Unvergessliche Gerichte und Spezialitäten
Die Erinnerungen der Gäste sind gefüllt mit dem Geschmack der besonderen Angebote des Beizlis. Einige der am häufigsten gelobten Köstlichkeiten umfassten:
- Traditionelle Gerichte: Besonders die Capuns, eine Bündner Spezialität aus in Mangoldblättern gewickeltem Spätzleteig, wurden für ihren hervorragenden Geschmack gelobt. Auch Gerichte wie hausgemachte Pizokel und eine kräftige Bündner Gerstensuppe standen für die authentische regionale Küche.
- Herzhafte Vesper: Die „Vesperplatte“ bot eine Auswahl an lokalen Käse- und Fleischspezialitäten und war die perfekte Stärkung nach einer langen Wanderung.

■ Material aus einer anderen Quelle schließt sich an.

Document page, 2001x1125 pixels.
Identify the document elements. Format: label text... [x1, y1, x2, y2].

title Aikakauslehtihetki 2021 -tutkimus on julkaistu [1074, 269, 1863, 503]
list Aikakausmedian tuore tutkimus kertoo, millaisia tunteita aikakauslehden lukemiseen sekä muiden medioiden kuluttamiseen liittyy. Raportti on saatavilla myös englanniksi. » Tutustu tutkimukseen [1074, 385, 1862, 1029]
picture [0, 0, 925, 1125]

- Süsse Verführungen: Die selbstgemachten Kuchen waren ein echtes Highlight und ein Muss für jeden Besucher. Sie galten als perfekter Abschluss eines Mahls oder als willkommene Belohnung am Nachmittag.
- Besondere Anlässe: Der 1. August-Brunch war legendär. Gäste schwärmten von der Vielfalt an hausgemachten Produkten, wobei besonders der frische, selbstgebackene Zopf in Erinnerung blieb.
Dieses durchdachte Angebot an Essen und Trinken zeigte, dass hier mit Leidenschaft und einem tiefen Verständnis für die alpine Kulinarik gearbeitet wurde.
Eine Atmosphäre der Gastfreundschaft
Ein Restaurant ist mehr als nur seine Speisekarte, und das Gässälibeis war der beste Beweis dafür. Die Betreiber führten das Lokal mit spürbar viel „Herzblut“. Die Bedienung wurde durchweg als ausserordentlich freundlich, zuvorkommend und hilfsbereit beschrieben. Die Gastgeberin beriet ihre Gäste mit Witz und Charme und trug massgeblich zur familiären und einladenden Stimmung bei. Auch die mit Liebe zum Detail gestaltete Dekoration trug dazu bei, dass sich Besucher sofort wohl und willkommen fühlten. Es war diese Kombination aus exzellentem Service und gemütlichem Ambiente, die das Beizli von einem einfachen Gasthaus zu einem unvergesslichen Erlebnisort machte.
Herausforderungen und liebenswerte Eigenheiten
Kein Ort ist ohne seine kleinen Ecken und Kanten, und das Gässälibeiz bildete da keine Ausnahme. Die bereits erwähnte anspruchsvolle Zufahrt war sicherlich die grösste Hürde. Sie erforderte von den Autofahrern Mut und Fahrgeschick und machte einen spontanen Besuch schwierig. Für Wanderer und Biker war die Lage ideal, für Gäste, die mit dem Auto anreisten, war sie jedoch ein Faktor, den man einplanen musste. Eine kleine, humorvolle Anekdote eines Gastes, der statt des bestellten Spezi ein Radler erhielt, unterstreicht den charmanten und menschlichen Charakter des Betriebs. Solche kleinen Unvollkommenheiten wurden nicht als Mangel, sondern als Teil des authentischen, unprätentiösen Erlebnisses in einem kleinen Bergbeizli wahrgenommen.
Ein Vermächtnis, das in Erinnerung bleibt
Obwohl das Jenisberger Gässälibeiz nun permanent geschlossen ist, lebt sein Geist in den zahlreichen positiven Bewertungen und den glücklichen Erinnerungen seiner Gäste weiter. Es war ein Ort, der bewies, dass eine abgelegene Lage kein Nachteil sein muss, wenn Leidenschaft, Qualität und Gastfreundschaft im Mittelpunkt stehen. Die überwältigend positive Resonanz ist ein eindrucksvolles Zeugnis für die harte Arbeit und die Hingabe der Betreiber. Für die Wander- und Genussregion um Jenisberg ist die Schliessung ein spürbarer Verlust, doch die Geschichte des Gässälibeiz bleibt ein inspirierendes Beispiel für herausragende Berg-Gastronomie.